O Espinho do Mandacaru

Por Viviane Nery

Sobre o livro

No sertão dos anos 30 aos 80, o coronelismo ainda se faz presente em uma pequena cidade do interior. Quatro mulheres nos contam as suas histórias de lutas, lutos, dores, abusos e glórias, no coração do Brasil profundo. As suas narrativas espinhosas, entrelaçam-se a muitas outras neste romance de estreia de Viviane Nery.

Ana Luz é uma profissional do sexo com um passado marcado pelo assassinato do pai e suicídio da mãe. Fugindo de uma série de abusos sofridos, ainda na adolescência ela parte em busca de um futuro melhor, escondida em um pau de arara.

Clara sente que Pedro é o homem de sua vida, logo de conhecê-lo. Embriagada pela paixão juvenil, abandona o severo lar com os pais. A jovem não imagina todas as desgraças que se abaterão sobre si e a família constituída da fuga para viver o avassalador amor de juventude.

Aurélia é criada dentro de uma rígida dinâmica patriarcal, para ser a esposa, filha e mãe perfeitas. Após casar-se por conveniência com Fabrício, o qual herda o legado paterno de brutalidade, além da pungente promiscuidade, Aurélia tece um plano complexo e minucioso, como as tramas do seu bordado, para conseguir a sua libertação e vingança contra o violento marido.

Rosário é uma velha parteira e curandeira local, a viver entre temporalidades e os seus muitos véus. Devido aos seus dons, ela acessa os visíveis e invisíveis, o ontem e o amanhã, a partir do hoje. Por meio de suas rezas, benzeduras e saberes fitoterápicos, ela possui o conhecimento capaz de curar, mas também o que conduz à morte. Do qual lançará mão, dependerá do que lhe conta o vento ancestral.

“O Espinho do Mandacaru, da autora Viviane Nery, bebe de uma tradição que há muito tem se tentado apagar e invisibilizar no Brasil, em especial, na literatura brasileira estudada, discutida e produzida, seja nos espaços acadêmicos, literários e/ou culturais, historicamente.

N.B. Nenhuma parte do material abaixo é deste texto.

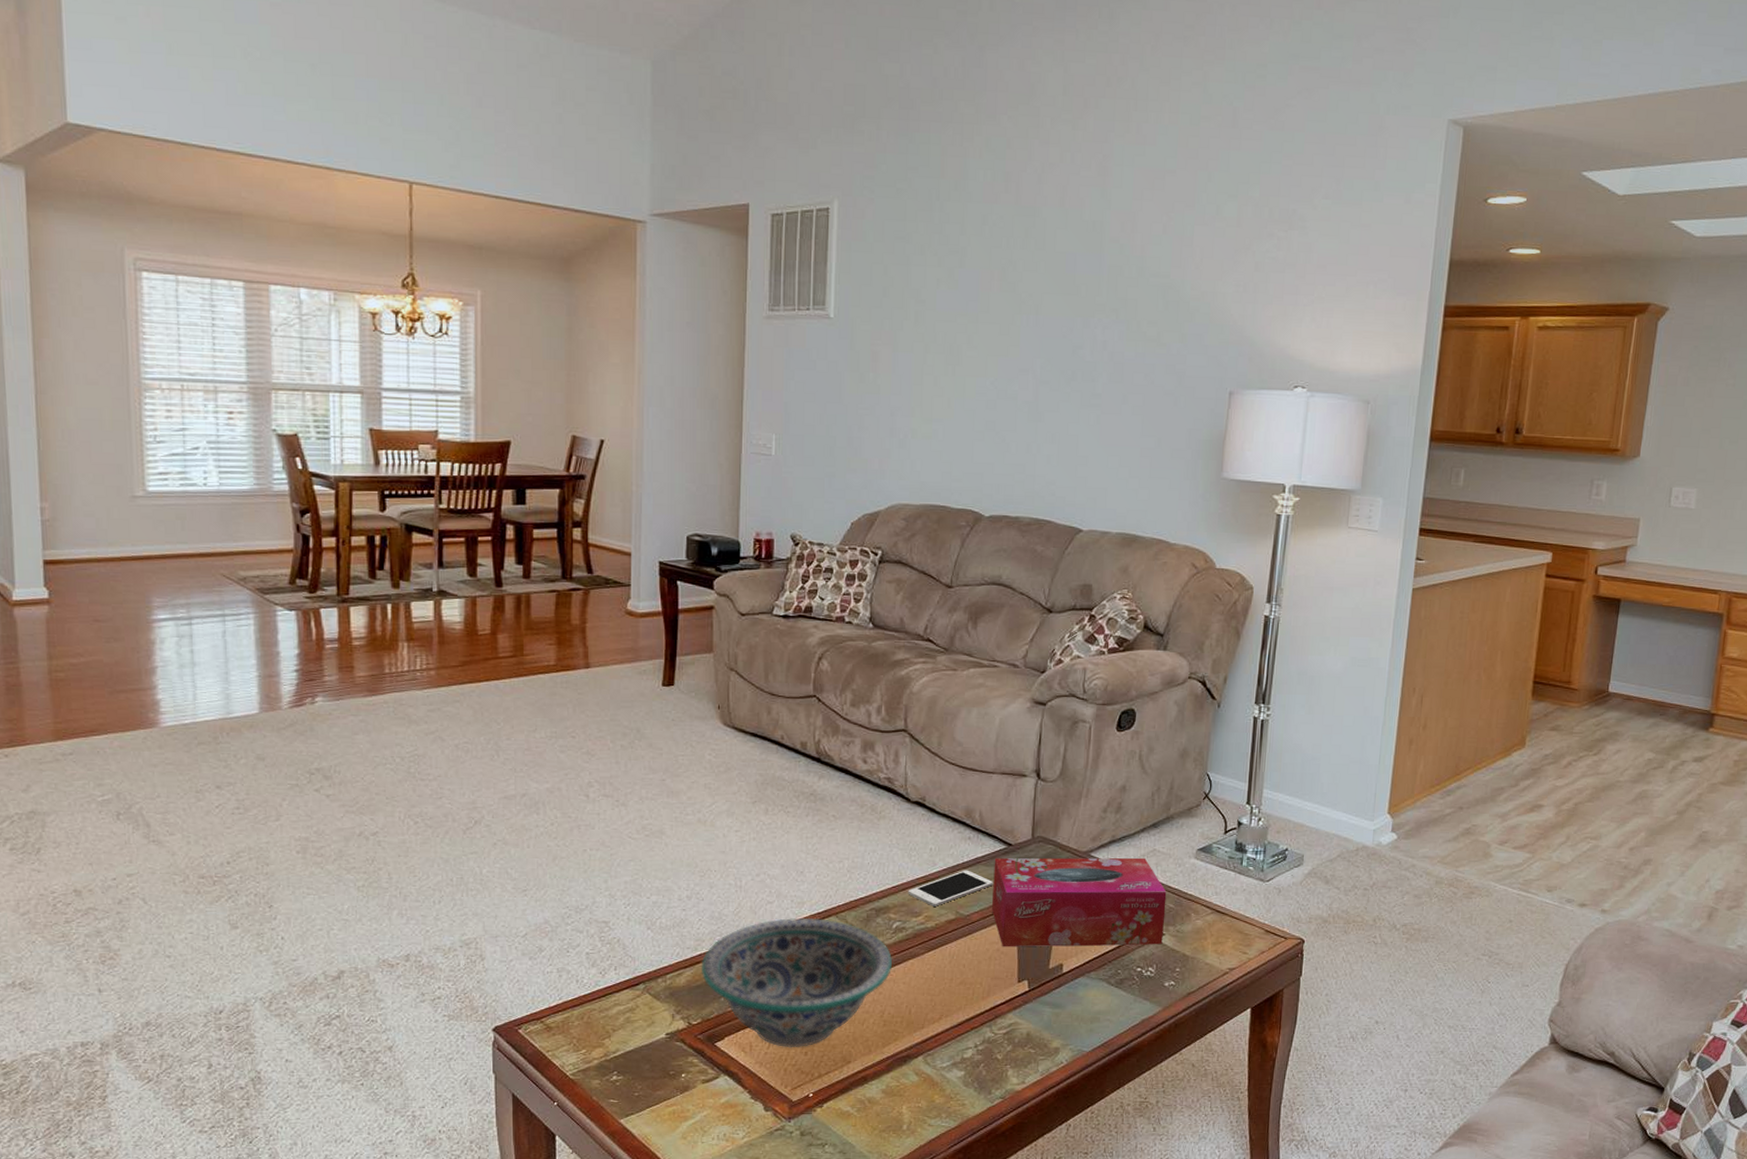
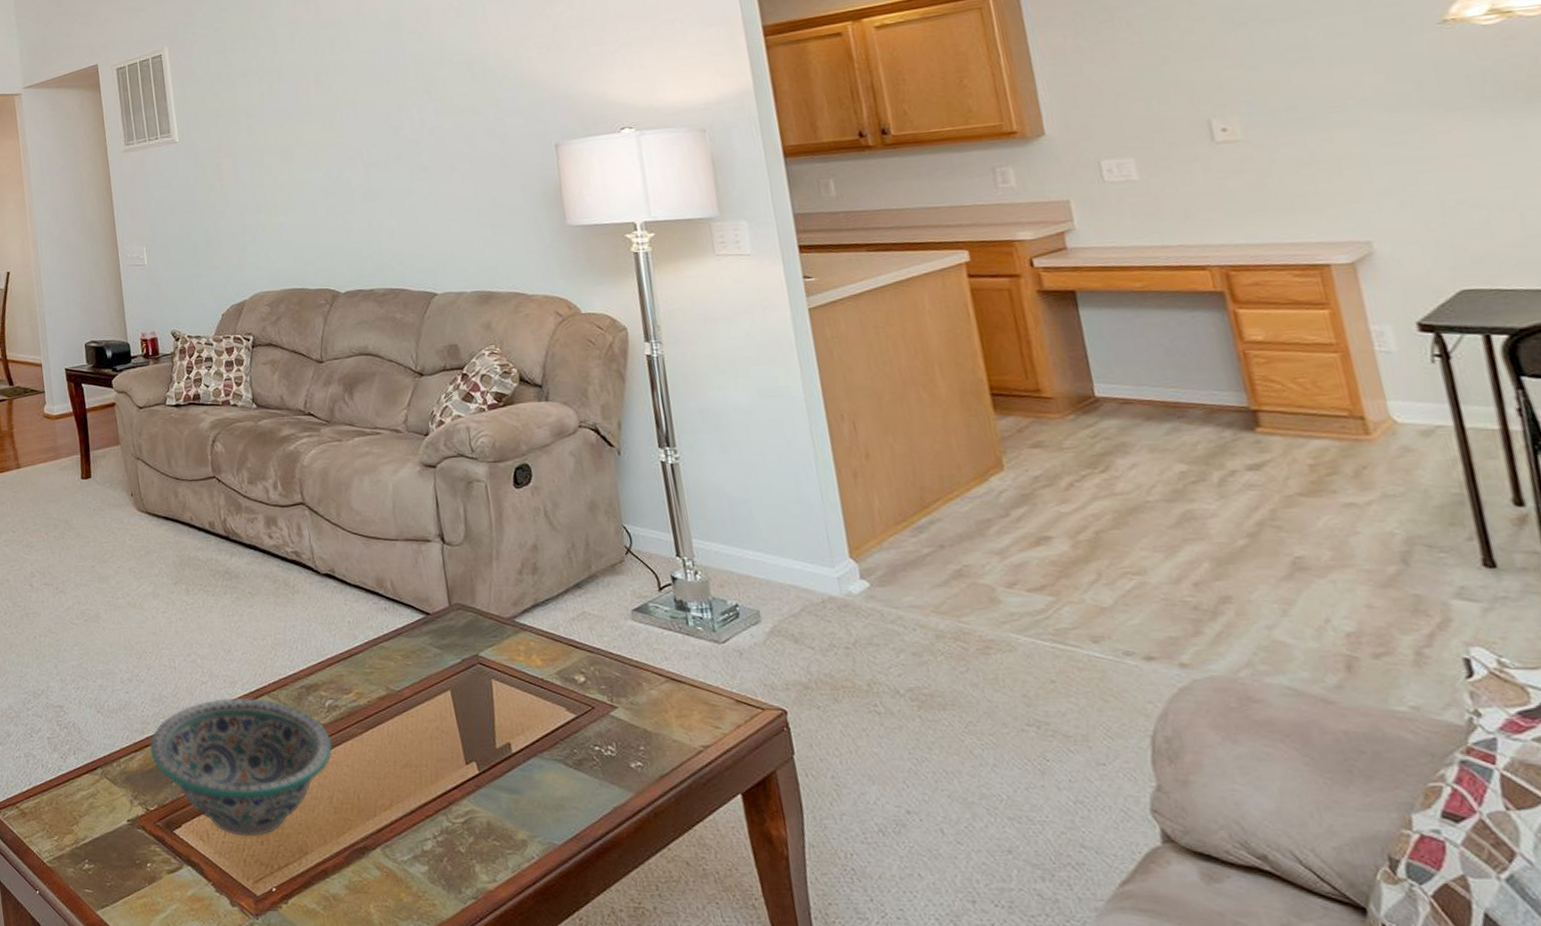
cell phone: present [908,870,993,906] -> none [334,642,419,682]
tissue box: present [991,857,1167,947] -> none [414,621,617,725]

A tradição que concebe escritura pela perspectiva sacro-ancestral e parte das experiências vivenciadas e acessadas via comunidade de partilha e afeto, para produzir literatura, de raízes negras e/ou indígenas de forte denúncia, e reivindicação por espaços de fala e escuta, nascida do amor pela sabedoria, ou dos princípios filosóficos e epistemológicos, tido como outros, passados de geração a geração.

Obras-primas da literatura tecidas por mãos femininas, tais autorias pertencem a escritoras como Maria Firmina dos Reis, Ruth Guimarães, Carolina Maria de Jesus, Conceição Evaristo, Graça Graúna, Márcia Kambeba, Márcia Mura, para elencar algumas escritoras de uma vasta produção que tem ascendido nas últimas décadas.

A quem importa a nossa escrita feminina negra e/ou indígena, tida como regionalista?

Viviane Nery escancara em uma obra autoral e de caráter memorial, a apontar que a vida da mulher do campo, da ribeirinha, da sertaneja, da curandeira, encontra-se atravessada por marcadores relacionados com raça, gênero e classe e transpassada por violências múltiplas, de várias escalas e graus, que os poderes patriarcais perpetram e mantêm.

A narrativa de Viviane Nery é irmanada com a de outras mais velhas, pagando tributo a quem veio antes, as mulheres de sua família, mestras da literatura oral: mães, filhas, irmãs, tias e avós, como muitas das nossas mais velhas.

Ela diz-nos, com essa obra, que o seu tempo é o agora, e a sua produção segue na perspectiva de um futuro que reverencia a memória”

— Juciane Reis, Ti Ìyemojá, educadora, doutoranda em literatura e cultura, e escritora, finalista do Prêmio Kindle 2021.